=== What you should do ===
Copy the data exactly; pictures stay out of the copy.
Material to process Start Marker
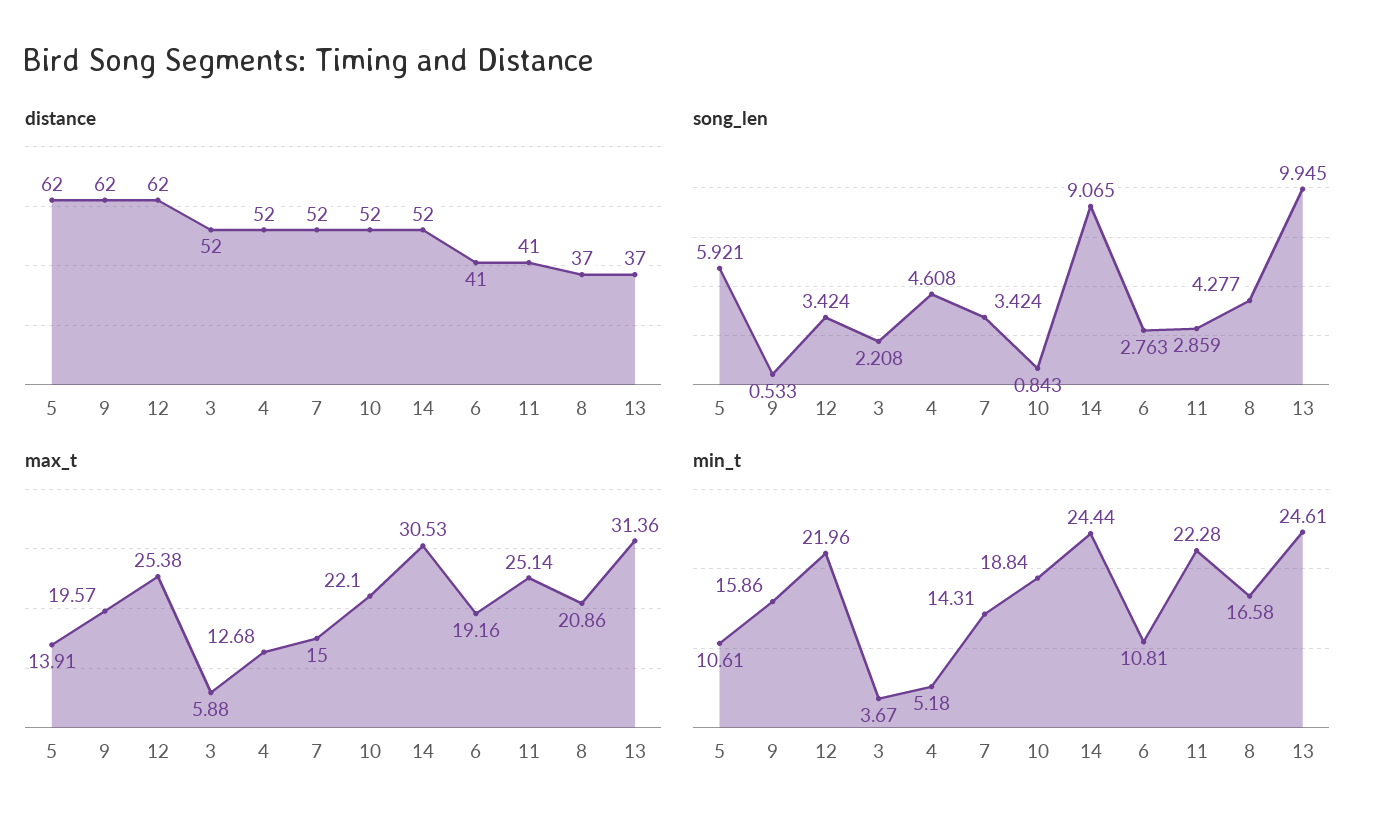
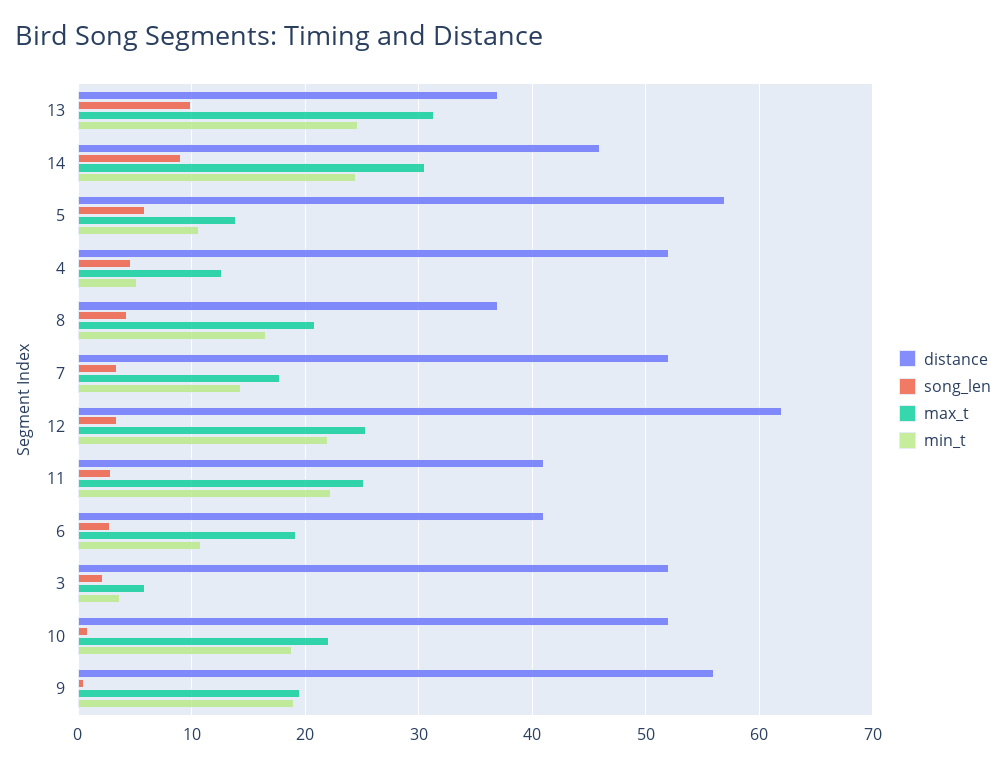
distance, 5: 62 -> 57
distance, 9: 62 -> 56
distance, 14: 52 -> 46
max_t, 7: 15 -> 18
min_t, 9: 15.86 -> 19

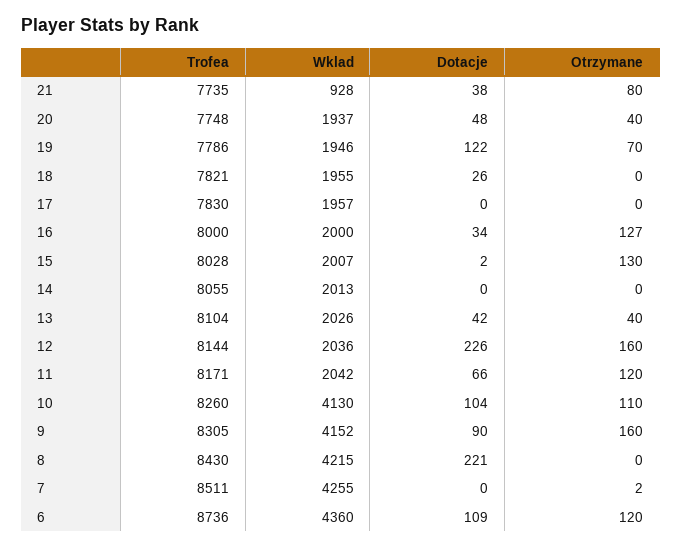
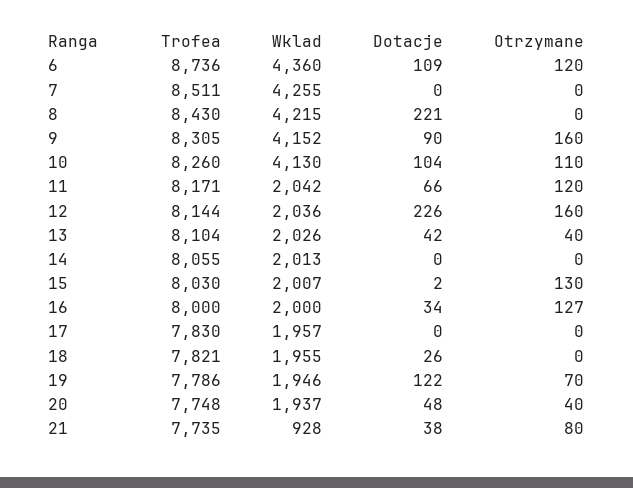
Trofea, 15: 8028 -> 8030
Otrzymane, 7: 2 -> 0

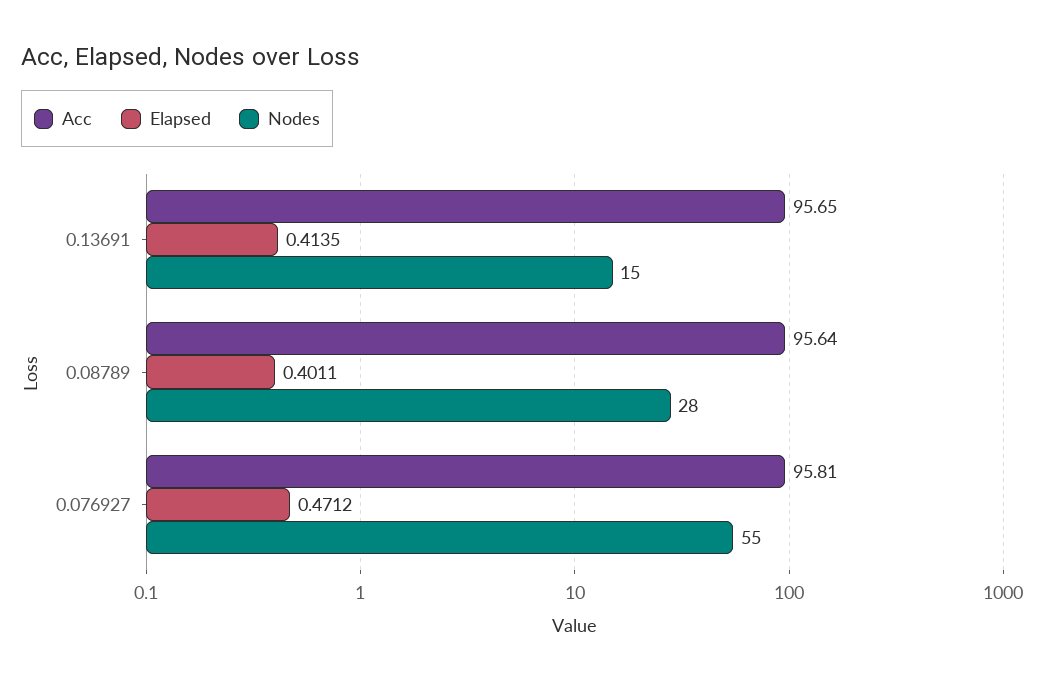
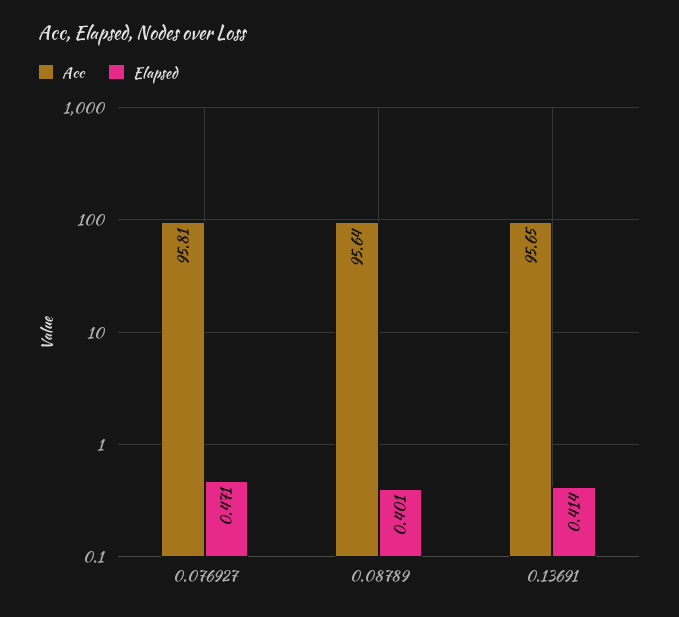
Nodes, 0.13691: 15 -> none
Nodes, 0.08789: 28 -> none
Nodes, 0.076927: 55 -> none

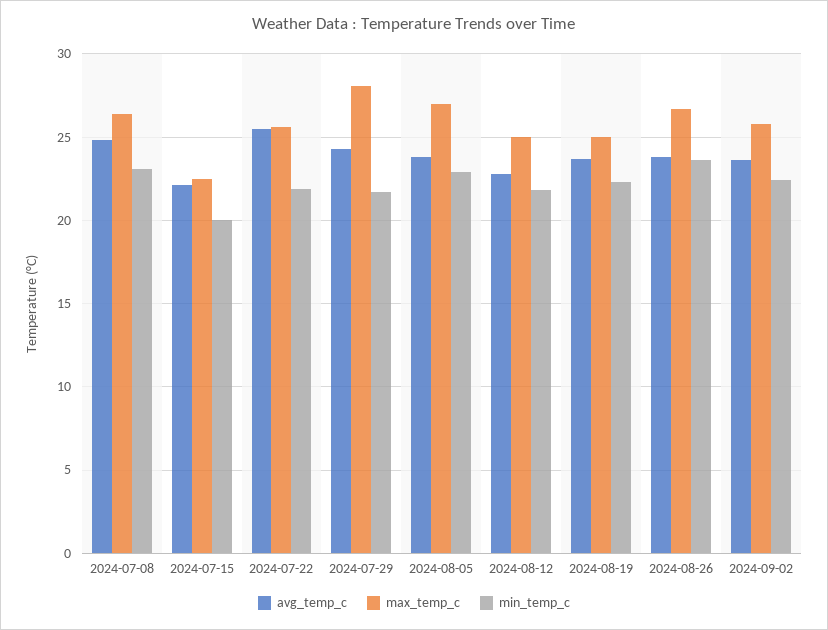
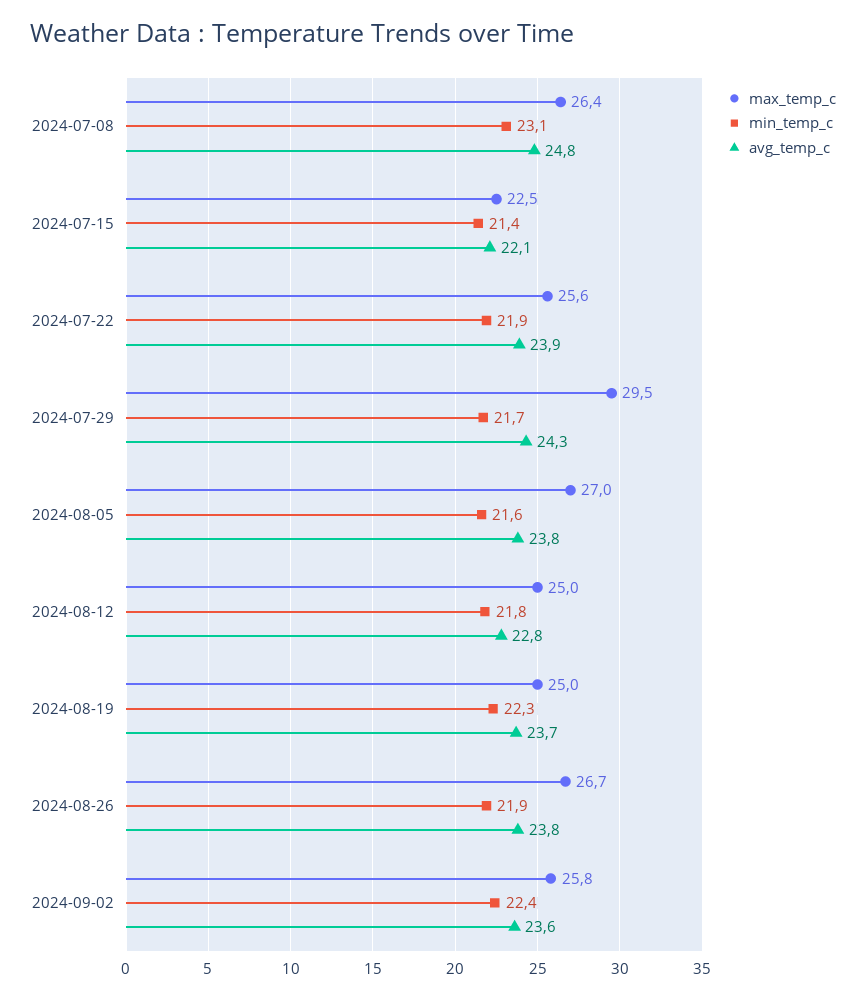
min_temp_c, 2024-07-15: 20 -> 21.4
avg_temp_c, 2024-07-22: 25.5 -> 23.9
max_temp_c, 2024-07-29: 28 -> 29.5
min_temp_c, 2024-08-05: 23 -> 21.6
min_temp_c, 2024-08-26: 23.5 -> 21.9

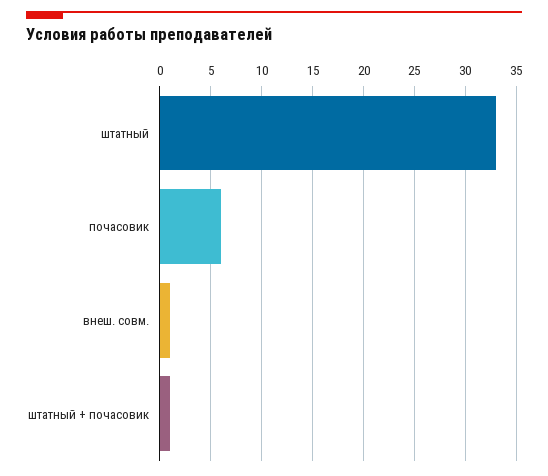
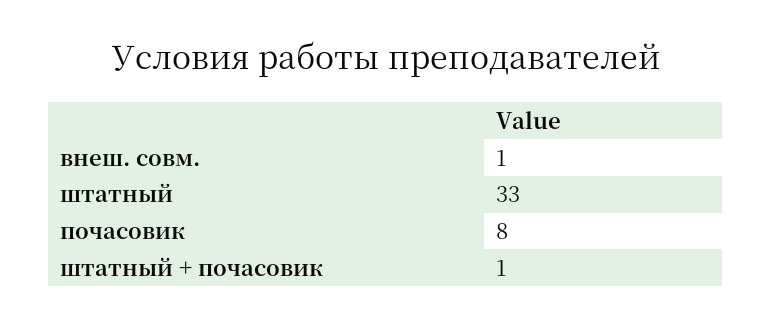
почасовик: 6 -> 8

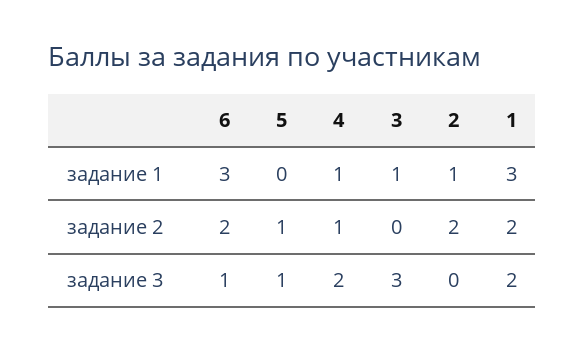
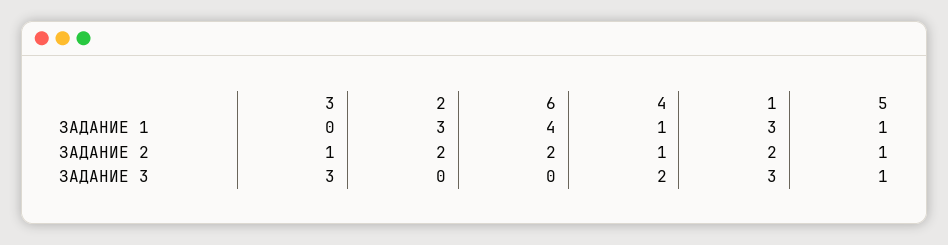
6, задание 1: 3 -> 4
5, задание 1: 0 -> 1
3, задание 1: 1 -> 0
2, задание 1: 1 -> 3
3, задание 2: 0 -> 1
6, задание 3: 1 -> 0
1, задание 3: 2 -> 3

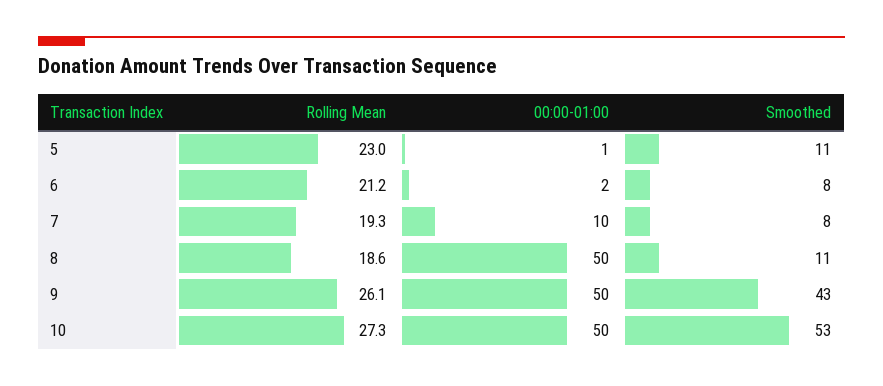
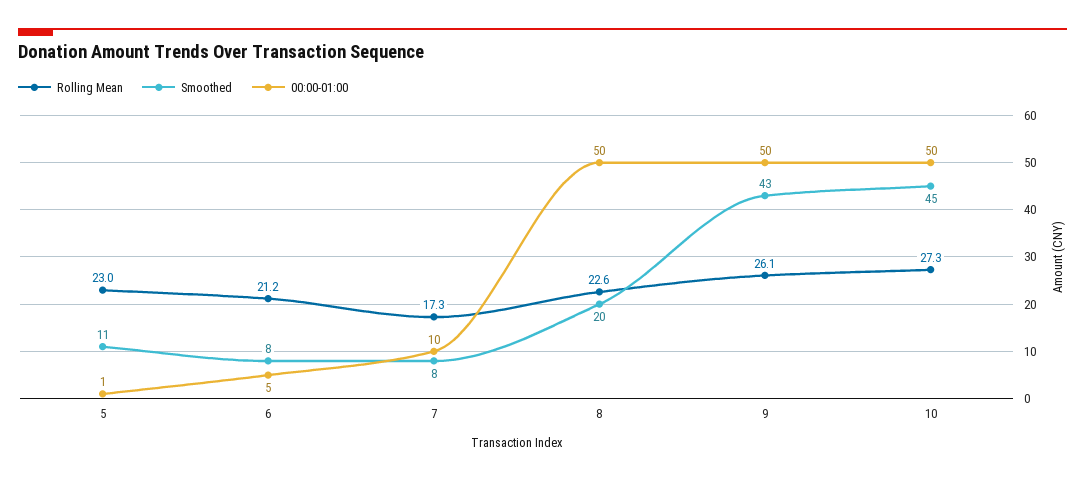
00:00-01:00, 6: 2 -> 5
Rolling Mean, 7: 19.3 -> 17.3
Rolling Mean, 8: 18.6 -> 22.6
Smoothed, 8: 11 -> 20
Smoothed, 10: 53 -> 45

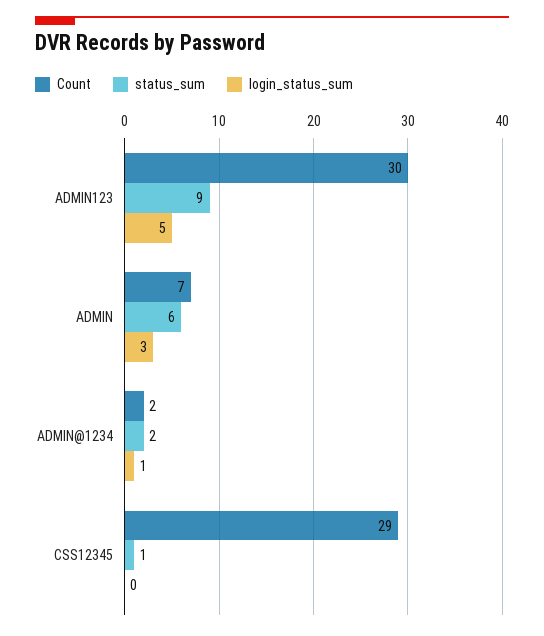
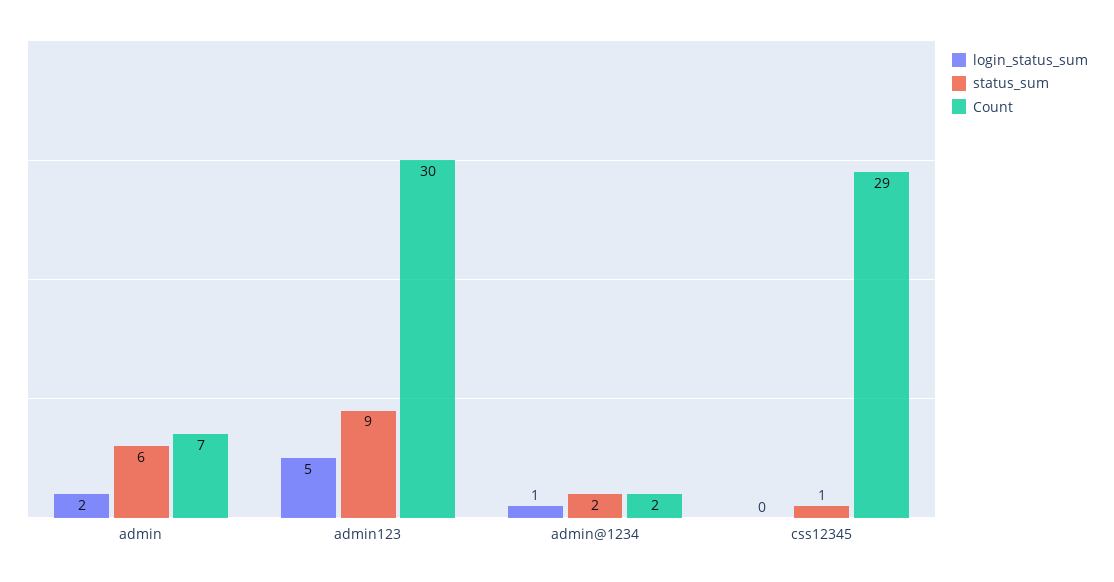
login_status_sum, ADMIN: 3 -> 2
Material to process End Marker
=== Solution for this problem ===
distance, 5: 62 -> 57
distance, 9: 62 -> 56
distance, 14: 52 -> 46
max_t, 7: 15 -> 18
min_t, 9: 15.86 -> 19

Trofea, 15: 8028 -> 8030
Otrzymane, 7: 2 -> 0

Nodes, 0.13691: 15 -> none
Nodes, 0.08789: 28 -> none
Nodes, 0.076927: 55 -> none

min_temp_c, 2024-07-15: 20 -> 21.4
avg_temp_c, 2024-07-22: 25.5 -> 23.9
max_temp_c, 2024-07-29: 28 -> 29.5
min_temp_c, 2024-08-05: 23 -> 21.6
min_temp_c, 2024-08-26: 23.5 -> 21.9

почасовик: 6 -> 8

6, задание 1: 3 -> 4
5, задание 1: 0 -> 1
3, задание 1: 1 -> 0
2, задание 1: 1 -> 3
3, задание 2: 0 -> 1
6, задание 3: 1 -> 0
1, задание 3: 2 -> 3

00:00-01:00, 6: 2 -> 5
Rolling Mean, 7: 19.3 -> 17.3
Rolling Mean, 8: 18.6 -> 22.6
Smoothed, 8: 11 -> 20
Smoothed, 10: 53 -> 45

login_status_sum, ADMIN: 3 -> 2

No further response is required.